YOUR INSTRUCTIONS — Extract each line holding the word "ШАЯН" from the entries.

GIVEN RECORDS —
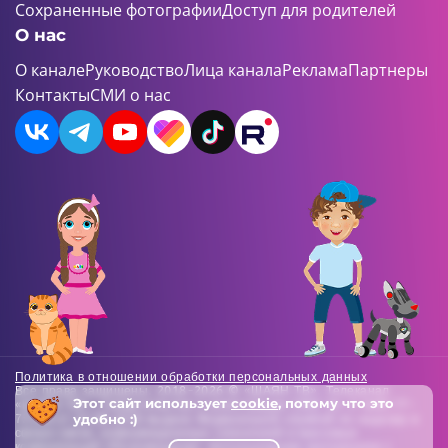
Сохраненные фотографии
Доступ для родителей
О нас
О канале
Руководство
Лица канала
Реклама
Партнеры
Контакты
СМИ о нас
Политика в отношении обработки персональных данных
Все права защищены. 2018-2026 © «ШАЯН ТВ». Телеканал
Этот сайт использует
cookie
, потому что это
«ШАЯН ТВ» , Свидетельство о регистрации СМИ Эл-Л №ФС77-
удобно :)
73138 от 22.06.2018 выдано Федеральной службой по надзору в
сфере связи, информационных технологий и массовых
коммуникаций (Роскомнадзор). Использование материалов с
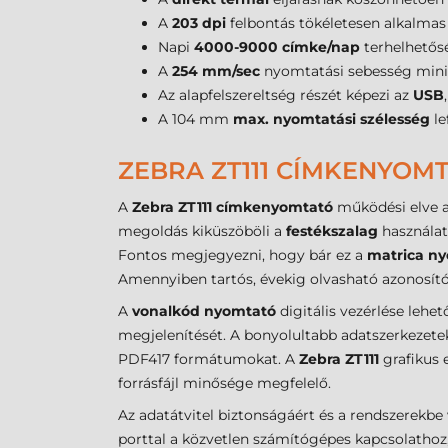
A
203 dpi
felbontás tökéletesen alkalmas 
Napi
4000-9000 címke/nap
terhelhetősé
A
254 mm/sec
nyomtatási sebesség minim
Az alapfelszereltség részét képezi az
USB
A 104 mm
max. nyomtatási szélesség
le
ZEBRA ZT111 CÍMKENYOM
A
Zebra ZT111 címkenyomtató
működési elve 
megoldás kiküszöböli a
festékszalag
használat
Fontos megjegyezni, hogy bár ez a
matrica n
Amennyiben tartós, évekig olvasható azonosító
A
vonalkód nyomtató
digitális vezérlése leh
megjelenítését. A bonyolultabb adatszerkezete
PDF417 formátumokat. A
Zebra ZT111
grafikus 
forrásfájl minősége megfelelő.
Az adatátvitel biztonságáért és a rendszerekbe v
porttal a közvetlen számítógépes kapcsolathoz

TASK RESULT —
Все права защищены. 2018-2026 © «ШАЯН ТВ». Телеканал
«ШАЯН ТВ» , Свидетельство о регистрации СМИ Эл-Л №ФС77-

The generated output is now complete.